Les particuliers sont eux aussi visés, comme le montre le rapport sur la transparence de Facebook pour le premier semestre 2013, puisque l’Ouganda faisait partie des cinq pays africains ayant demandé à l’entreprise de lui donner des informations sur un utilisateur. Facebook avait alors décliné la demande de l’Ouganda. L’augmentation de l’intérêt du gouvernement pour les agissements des utilisateurs en ligne risque par ailleurs de fomenter l’autocensure parmi la population.
APCNouvelles : Quel type de technologie utilise le système de surveillance des médias sociaux ?
On signale officieusement que le gouvernement surveille actuellement les communications et qu’il est sur le point de se procurer les logiciels et le matériel informatique nécessaire. Même si rien n’a été prouvé jusqu‘à présent, les rumeurs suscitent la crainte parmi les utilisateurs.
L’an dernier, au cours du second semestre, la CIPESA a réalisé en Ouganda, en partenariat avec le Citizen Lab de l’Université de Toronto, des tests de filtrage sur près de 180 sites hébergés au niveau local et international. Les tests réalisés avec le logiciel rTurtle n’ont détecté ni filtrage ni blocage. Deux sites web (un site de rencontres et un mandataire) étaient inaccessibles, mais les tests plus approfondis n’ont abouti à aucune conclusion définitive.
APCNouvelles : En quoi consiste votre engagement auprès du gouvernement ? Comment tentez-vous de faire changer les choses ?

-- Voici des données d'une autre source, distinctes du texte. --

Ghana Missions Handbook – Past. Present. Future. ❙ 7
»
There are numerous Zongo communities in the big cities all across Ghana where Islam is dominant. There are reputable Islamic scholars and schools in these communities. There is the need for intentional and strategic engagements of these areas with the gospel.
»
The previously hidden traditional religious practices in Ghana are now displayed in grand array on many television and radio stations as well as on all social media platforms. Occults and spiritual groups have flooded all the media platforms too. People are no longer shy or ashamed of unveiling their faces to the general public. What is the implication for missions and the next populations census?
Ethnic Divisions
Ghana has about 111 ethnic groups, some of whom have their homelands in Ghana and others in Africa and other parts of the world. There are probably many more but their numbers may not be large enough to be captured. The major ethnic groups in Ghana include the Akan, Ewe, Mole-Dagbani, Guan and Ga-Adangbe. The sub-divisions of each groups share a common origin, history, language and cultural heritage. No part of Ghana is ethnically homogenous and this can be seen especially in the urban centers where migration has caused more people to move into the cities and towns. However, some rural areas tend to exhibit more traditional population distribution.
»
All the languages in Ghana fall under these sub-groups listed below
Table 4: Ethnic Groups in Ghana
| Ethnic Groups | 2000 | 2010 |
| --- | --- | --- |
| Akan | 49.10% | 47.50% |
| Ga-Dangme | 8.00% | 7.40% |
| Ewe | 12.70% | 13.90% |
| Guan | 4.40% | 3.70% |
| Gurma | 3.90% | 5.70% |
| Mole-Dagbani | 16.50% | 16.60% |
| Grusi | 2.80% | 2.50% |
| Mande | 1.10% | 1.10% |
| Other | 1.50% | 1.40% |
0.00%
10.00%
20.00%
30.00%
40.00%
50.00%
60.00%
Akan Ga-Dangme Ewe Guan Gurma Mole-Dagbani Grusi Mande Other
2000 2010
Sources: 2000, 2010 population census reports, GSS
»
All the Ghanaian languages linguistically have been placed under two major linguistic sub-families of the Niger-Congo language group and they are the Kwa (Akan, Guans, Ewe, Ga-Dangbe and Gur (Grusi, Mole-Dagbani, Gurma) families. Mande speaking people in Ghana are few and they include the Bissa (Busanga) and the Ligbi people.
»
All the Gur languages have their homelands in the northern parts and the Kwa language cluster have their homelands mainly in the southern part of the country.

L’avocat que nous avons consulté nous a conseillé de répondre aux dispositions les plus litigieuses de la Loi anti-pornographie à la Cour Constitutionnelle. Cela concernerait notamment la responsabilité des intermédiaires pour le contenu autorisé à passer par leurs réseaux ou y être hébergé. Il s’agit là d’une possibilité à laquelle nous songeons. Pour le moment, nous avons uni nos forces avec différentes organisations ougandaises de TIC et nous avons publié une déclaration pour demander la modification de la loi. Nous nous unissons pour pouvoir exercer une plus grande pression. Notre plaidoyer apporte également son soutien aux activistes pour les droits des femmes pour corriger la conception erronée selon laquelle la Loi anti-pornographie tente d’interdire les « vêtements indécents » ou les « mini-jupes », entrainant la mise à nu de plusieurs femmes dans les rues. Nous travaillons finalement à l’amélioration des compétences de différents groupes d’utilisateurs pour préserver leur sécurité en ligne et adopter un comportement éthique en ligne, à travers notre projet OpenNet Africa (www.opennetafrica.org) qui fait la promotion et le contrôle des libertés sur l’internet en Afrique.